Timing a Prescribed Burn

Differences in Burning the Prairie in Spring or Fall


Since fall burns, which are conducted after the growing season has ended (after November 15 in Wisconsin), do no harm to actively growing vegetation, they result in little or no selective damage to any group of plants (i.e. cool season species, warm season species, etc.). Fall burns are therefore generally “neutral” in that they do not favor one group of plants over another.


Mid to late spring prairie burns are usually scheduled to inflict maximum damage to cool season weeds and grasses, since they are entering or in the midst of their prime growing season at that time. This sets them back by removing their new green growth, which required expenditure of energy reserves in the roots’ “bank account.” They receive little or no return on that investment, and have to consume more energy to initiate new growth following he burn. The soil warms up rapidly after a mid-spring burn, favoring the primarily warm season prairie flowers and grasses, over cool season undesirable species.
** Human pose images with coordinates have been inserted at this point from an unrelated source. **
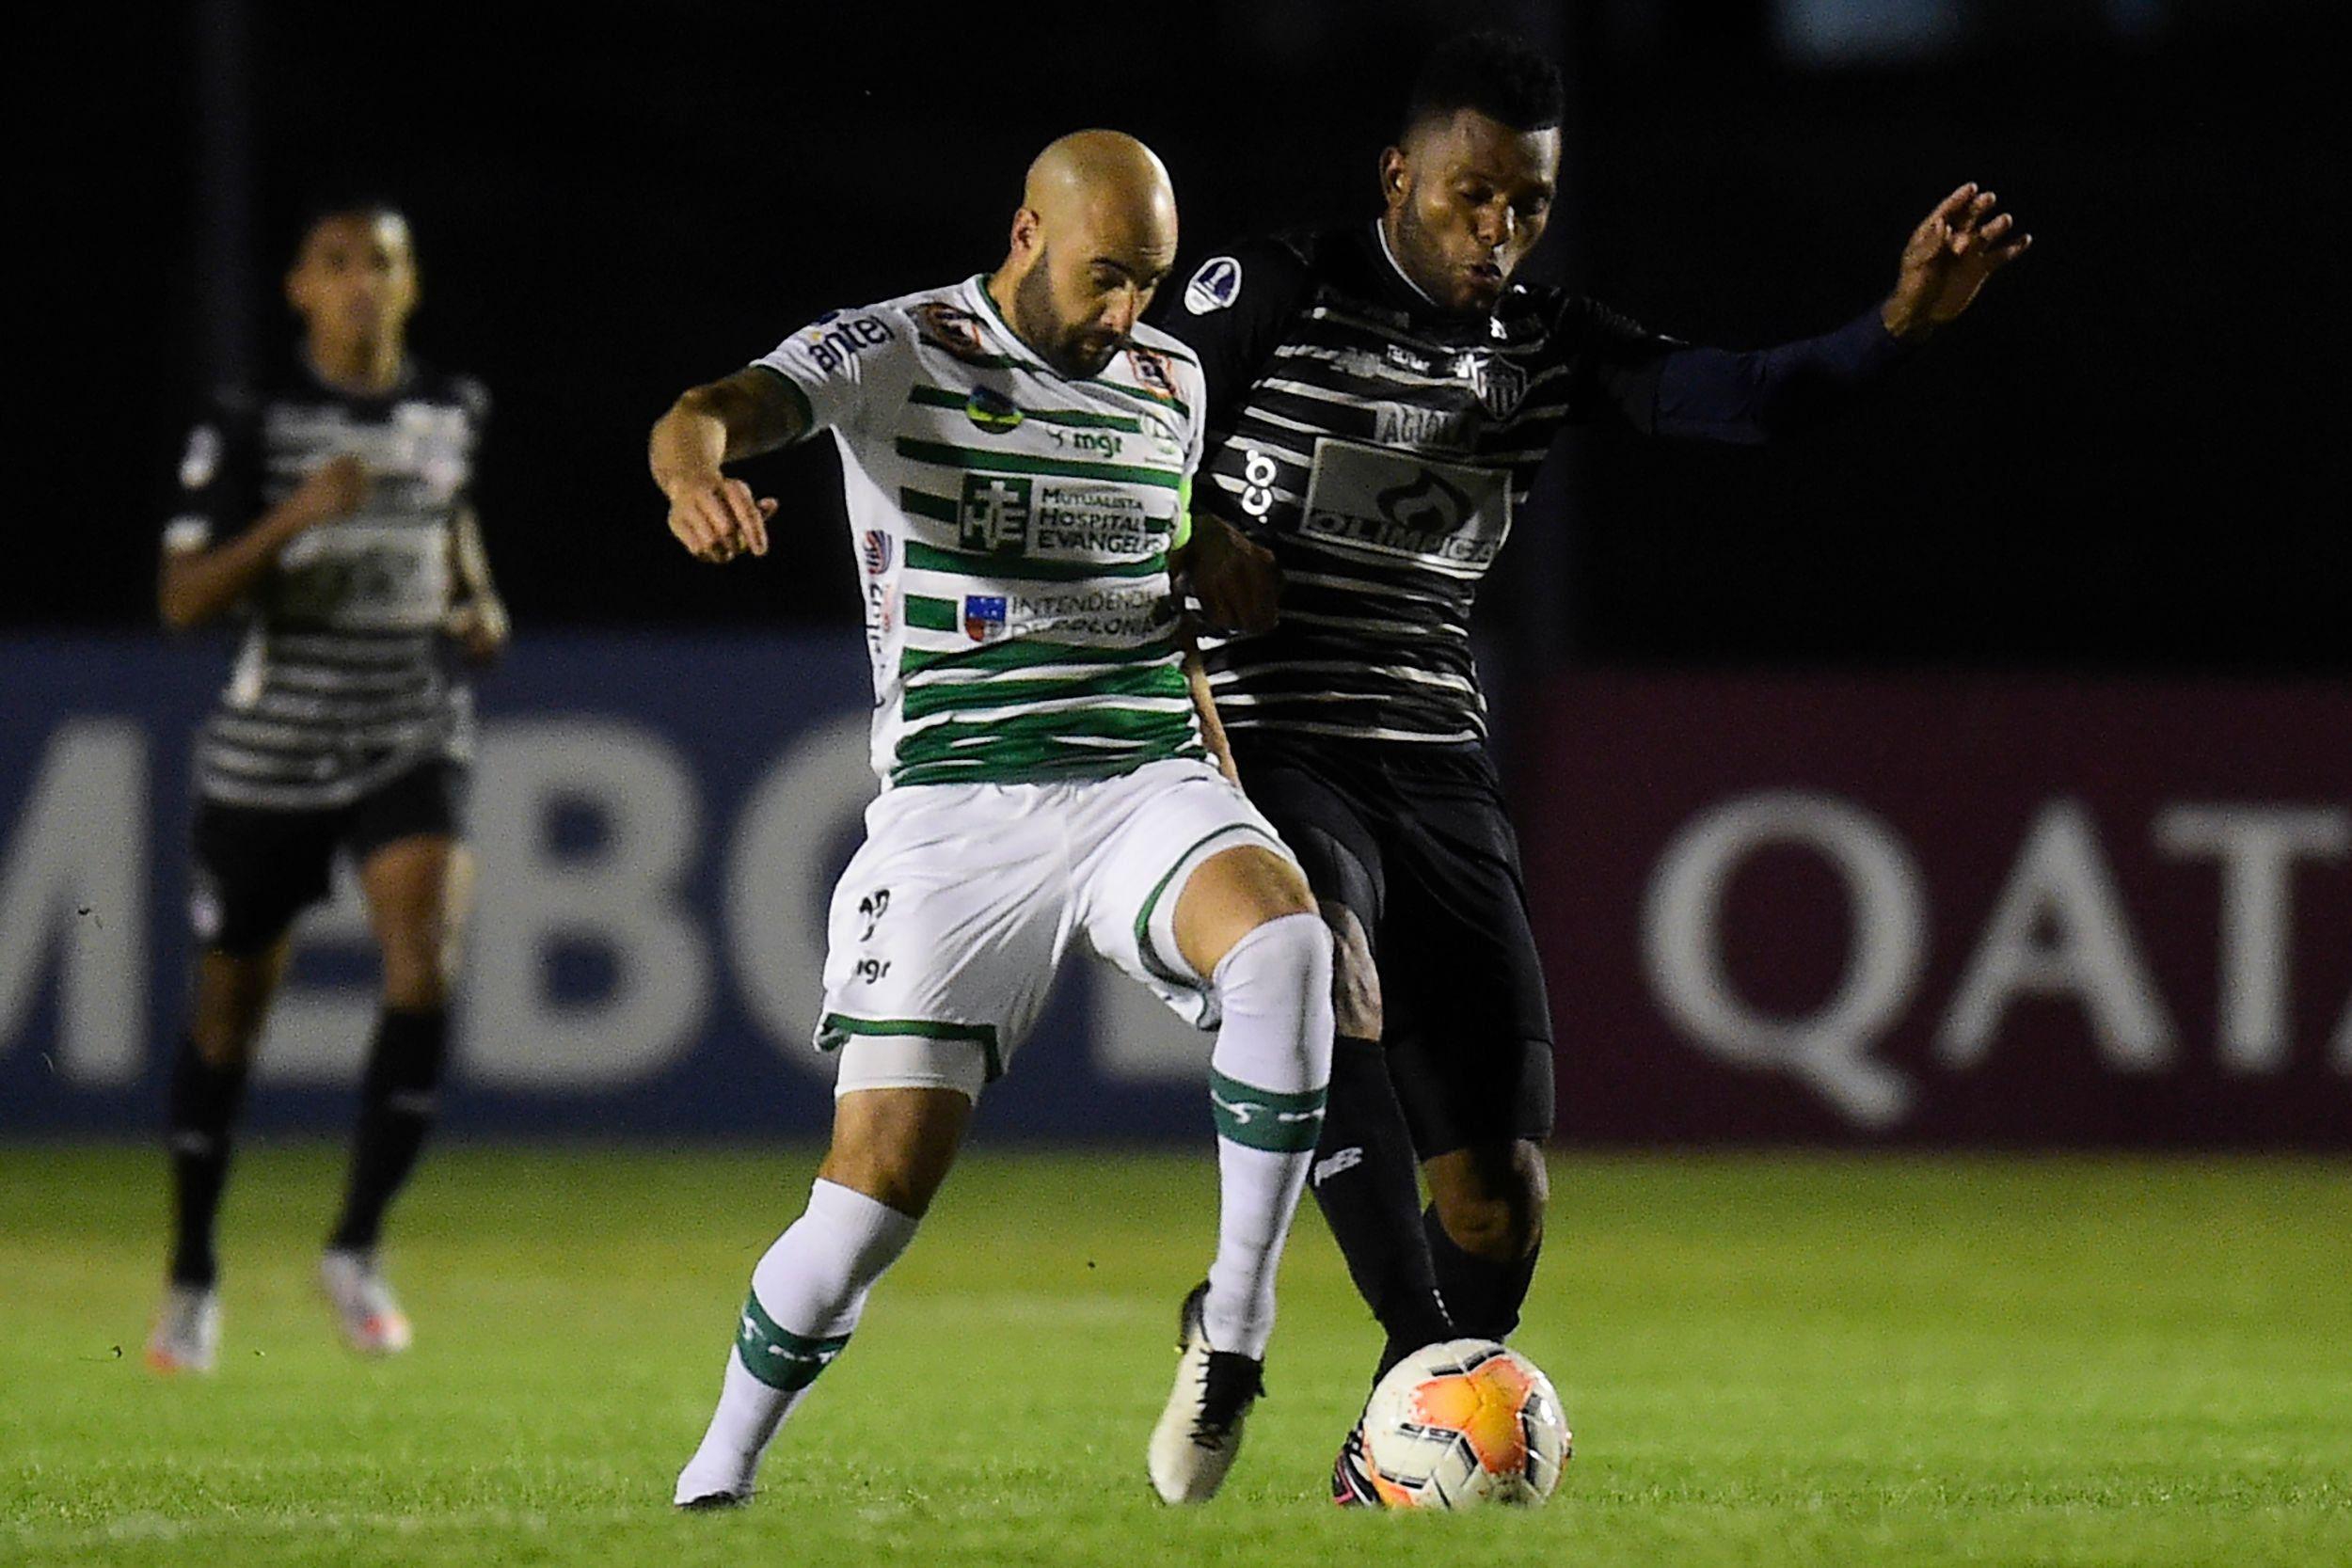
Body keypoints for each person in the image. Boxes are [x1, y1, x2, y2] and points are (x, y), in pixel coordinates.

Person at [1149, 30, 2031, 1502]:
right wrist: (1190, 528)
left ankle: (1386, 1447)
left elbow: (1737, 398)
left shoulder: (1544, 346)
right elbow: (1115, 426)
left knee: (1500, 1199)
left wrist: (1899, 323)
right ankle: (1409, 1367)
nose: (1497, 231)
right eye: (1469, 196)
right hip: (1273, 736)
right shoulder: (1273, 293)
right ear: (1400, 177)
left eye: (1528, 205)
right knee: (1331, 969)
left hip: (1436, 762)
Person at [649, 130, 1334, 1510]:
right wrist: (691, 476)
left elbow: (1165, 573)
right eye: (1104, 278)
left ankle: (1237, 1330)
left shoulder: (1169, 380)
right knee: (863, 1206)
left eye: (1147, 282)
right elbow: (708, 409)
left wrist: (1220, 620)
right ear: (1026, 235)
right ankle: (720, 1463)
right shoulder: (895, 351)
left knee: (1289, 947)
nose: (1126, 313)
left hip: (1143, 774)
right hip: (961, 808)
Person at [145, 200, 507, 1372]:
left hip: (407, 726)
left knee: (426, 957)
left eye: (386, 265)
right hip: (273, 748)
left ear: (411, 285)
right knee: (228, 1019)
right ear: (301, 287)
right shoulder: (252, 423)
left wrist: (476, 600)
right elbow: (186, 597)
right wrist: (294, 518)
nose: (364, 285)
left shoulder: (449, 410)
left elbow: (448, 524)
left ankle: (354, 1245)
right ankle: (193, 1270)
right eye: (341, 265)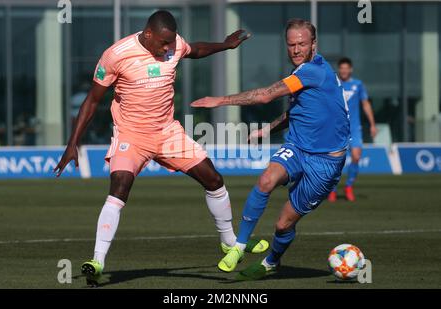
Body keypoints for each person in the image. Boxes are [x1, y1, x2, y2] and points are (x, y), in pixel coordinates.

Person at [54, 10, 268, 286]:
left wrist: (225, 45)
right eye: (163, 43)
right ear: (148, 34)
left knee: (213, 179)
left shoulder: (174, 43)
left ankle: (229, 242)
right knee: (119, 187)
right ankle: (97, 261)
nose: (168, 48)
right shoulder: (116, 54)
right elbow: (92, 101)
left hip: (167, 132)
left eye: (171, 43)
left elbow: (195, 50)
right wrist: (73, 142)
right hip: (131, 134)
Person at [191, 18, 350, 279]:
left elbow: (265, 95)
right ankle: (239, 246)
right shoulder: (301, 73)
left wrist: (219, 100)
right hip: (298, 148)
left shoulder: (314, 71)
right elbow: (298, 112)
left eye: (301, 44)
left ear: (313, 44)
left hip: (326, 163)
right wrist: (268, 130)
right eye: (291, 44)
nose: (296, 49)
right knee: (266, 179)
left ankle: (271, 262)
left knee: (283, 223)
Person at [327, 57, 377, 202]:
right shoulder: (333, 84)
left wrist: (372, 124)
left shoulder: (358, 84)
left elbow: (365, 104)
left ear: (350, 69)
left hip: (354, 128)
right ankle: (332, 189)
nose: (343, 70)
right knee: (334, 161)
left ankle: (348, 186)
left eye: (346, 68)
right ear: (339, 69)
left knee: (356, 156)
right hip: (336, 129)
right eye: (341, 68)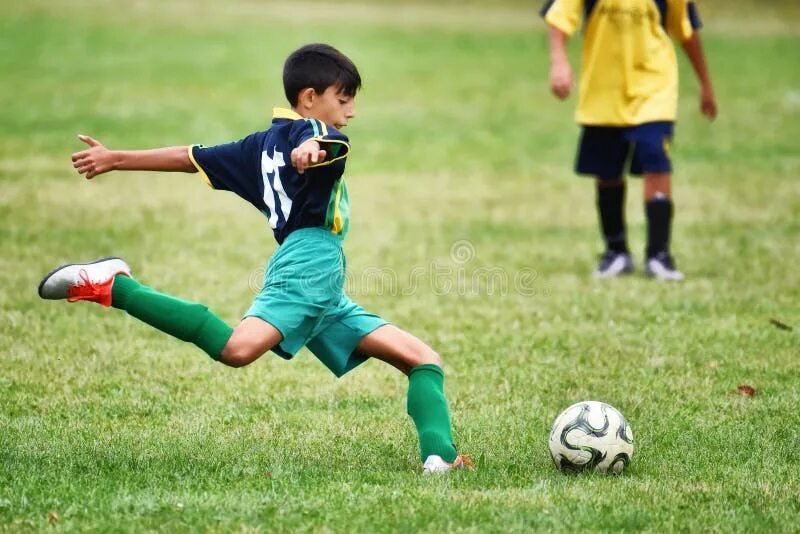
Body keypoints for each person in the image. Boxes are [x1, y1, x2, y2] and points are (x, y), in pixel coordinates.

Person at [38, 43, 472, 474]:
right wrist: (312, 149)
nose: (351, 110)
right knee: (237, 349)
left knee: (422, 360)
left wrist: (117, 158)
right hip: (309, 263)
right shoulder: (312, 134)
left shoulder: (255, 147)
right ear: (309, 98)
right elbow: (324, 144)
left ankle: (440, 456)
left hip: (320, 277)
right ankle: (115, 285)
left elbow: (190, 157)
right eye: (343, 99)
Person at [541, 0, 717, 280]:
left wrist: (705, 84)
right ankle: (616, 252)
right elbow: (559, 17)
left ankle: (659, 255)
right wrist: (559, 60)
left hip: (654, 86)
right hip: (604, 89)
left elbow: (686, 30)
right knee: (607, 170)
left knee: (656, 160)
Burning in mid-spring after unwanted woody trees, shrubs and vines have leafed out does proportionally more damage to the cool season plants, compared to burning in early spring before they initiate new growth, or in late fall after they have gone dormant.


Dry sandy prairies and goat prairie on limestone or dolomitic slopes typically have a number of early blooming, cool-season flowers, such as Pasque Flower, Prairie Smoke, Puccoons, Downy Phlox, Lupine, Blue Eyed Grass, Shootingstar, Pussytoes, etc. There are cool season sedges and grasses that grow in these dry prairies as well, including Junegrass and Needlegrass. Mid-spring burns inflict serious damage to these species, since most are in full bloom at that time. To avoid this problem, dry prairies with early blooming native species can be burned either in early spring before plants emerge from winter dormancy, or in late fall when they are dormant.

Mid to late spring prairie burns tend to favor warm season grasses over many of the prairie flowers, since some warm season prairie flowers do begin growth in early to mid-April, and can be damaged when burned between late April and mid-May. Repeated burning in mid to late spring will push the balance of the prairie plant community away from the flowers in favor of the warm season grasses.  Burning in the latter part of fall prevents does little or no damage to the flowers, and tends to favor a more balanced mix of flowers and grasses.